▶ **THE INPUT**:
══════
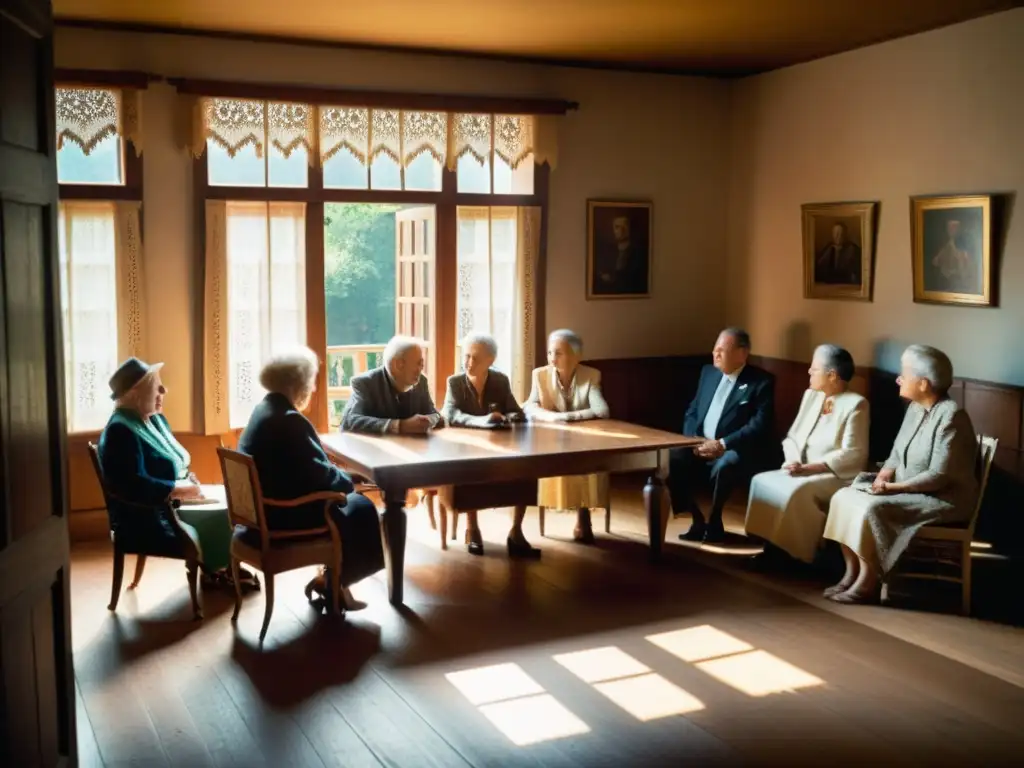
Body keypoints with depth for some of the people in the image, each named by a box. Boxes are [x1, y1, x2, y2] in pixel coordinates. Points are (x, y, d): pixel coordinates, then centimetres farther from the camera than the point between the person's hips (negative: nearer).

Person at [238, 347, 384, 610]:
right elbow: (319, 473, -21)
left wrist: (338, 478, 6)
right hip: (282, 512, -9)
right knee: (360, 508, 7)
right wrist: (347, 481, -2)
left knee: (347, 500, 20)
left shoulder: (265, 408, 6)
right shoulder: (289, 420, -25)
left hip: (264, 505, 10)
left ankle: (333, 578, 24)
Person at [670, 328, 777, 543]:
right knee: (671, 458, -22)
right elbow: (692, 412, 14)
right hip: (700, 447, 6)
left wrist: (721, 444, -22)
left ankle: (714, 524, -11)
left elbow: (759, 426, -15)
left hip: (735, 452, -5)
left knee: (723, 466, -38)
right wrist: (694, 440, -7)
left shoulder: (761, 382, -5)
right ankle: (698, 521, -6)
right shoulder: (708, 372, 14)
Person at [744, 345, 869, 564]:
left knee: (797, 491, -33)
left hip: (838, 477, -7)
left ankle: (795, 553, -19)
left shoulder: (855, 404, -8)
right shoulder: (811, 395, 13)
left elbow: (852, 455, -15)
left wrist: (808, 468, -20)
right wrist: (794, 462, -10)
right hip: (804, 472, 7)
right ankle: (772, 545, -16)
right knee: (762, 481, -19)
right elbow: (792, 437, 12)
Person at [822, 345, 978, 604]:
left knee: (872, 509, -29)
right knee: (844, 497, -8)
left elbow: (940, 476, -24)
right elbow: (898, 453, 14)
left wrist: (894, 487, -22)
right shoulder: (915, 408, 8)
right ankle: (852, 573, -6)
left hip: (943, 499, -9)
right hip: (908, 491, 9)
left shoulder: (950, 416, -20)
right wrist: (884, 474, -6)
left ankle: (869, 583, -15)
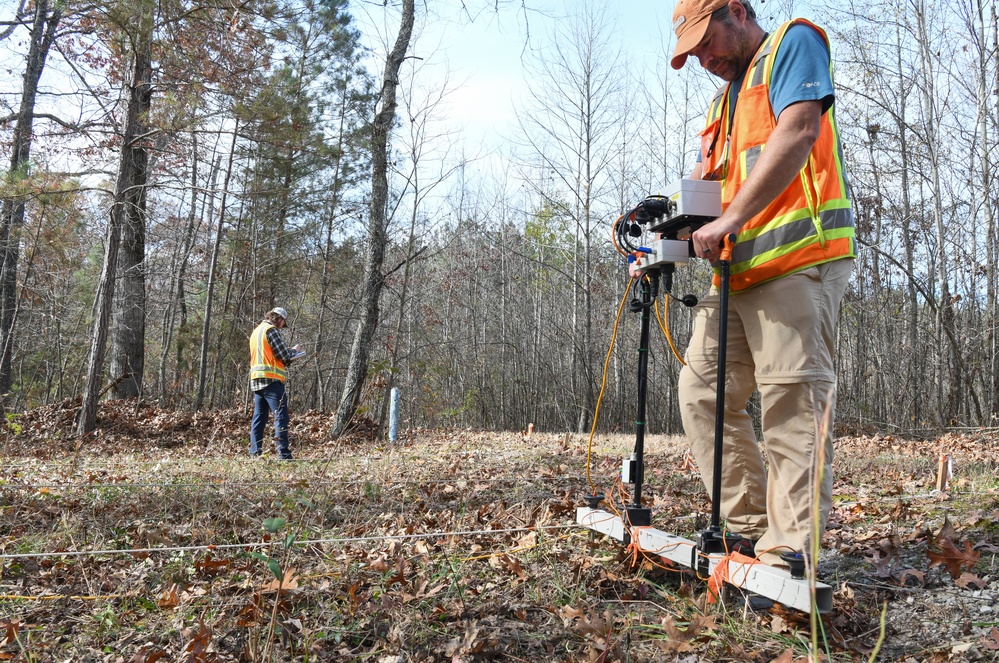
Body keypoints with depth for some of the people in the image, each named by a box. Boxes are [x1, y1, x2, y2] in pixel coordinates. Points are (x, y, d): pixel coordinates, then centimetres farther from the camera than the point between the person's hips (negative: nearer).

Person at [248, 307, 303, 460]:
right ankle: (284, 455, -12)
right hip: (271, 379, -9)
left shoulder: (256, 331, 22)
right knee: (281, 417, -9)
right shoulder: (271, 330, -7)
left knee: (259, 418, 9)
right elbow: (284, 355, -11)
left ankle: (255, 453, 8)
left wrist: (289, 354, 15)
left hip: (256, 380, 9)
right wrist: (294, 350, 9)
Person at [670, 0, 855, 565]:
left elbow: (797, 132, -12)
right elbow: (704, 183, 25)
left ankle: (789, 550, -10)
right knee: (701, 392, 3)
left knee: (793, 402, -13)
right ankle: (748, 525, 8)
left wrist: (730, 220, -18)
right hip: (736, 269, 9)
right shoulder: (724, 101, 30)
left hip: (798, 256, -9)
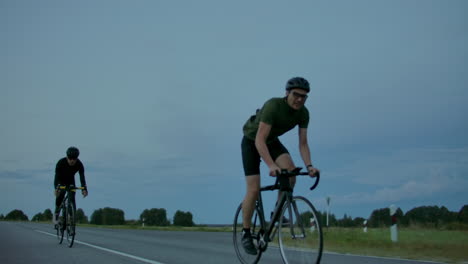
══════
▶ **HOW TO COMPLETE THIS TASK**: Scale the listing from the line with "left hip: (256, 380, 9)" up to and including the line with "right shoulder: (724, 101, 30)" by writing out every line, the "Person at" line too, with each keypoint number (x, y and depth) multiplied by 2.3 and rounded to a whole number, halves up. Leave the box numbers as they are.

▶ **YOUR SOLUTION**:
left hip: (589, 874, 21)
right wrist: (676, 805, 21)
Person at [670, 0, 855, 565]:
left elbow: (1833, 304, -28)
right elbow: (1619, 421, 58)
left ankle: (1815, 1265, -23)
right knee: (1612, 902, 7)
left knee: (1824, 925, -30)
right ankle: (1720, 1208, 18)
left wrist: (1679, 506, -41)
right hip: (1693, 619, 21)
right shoulder: (1665, 232, 69)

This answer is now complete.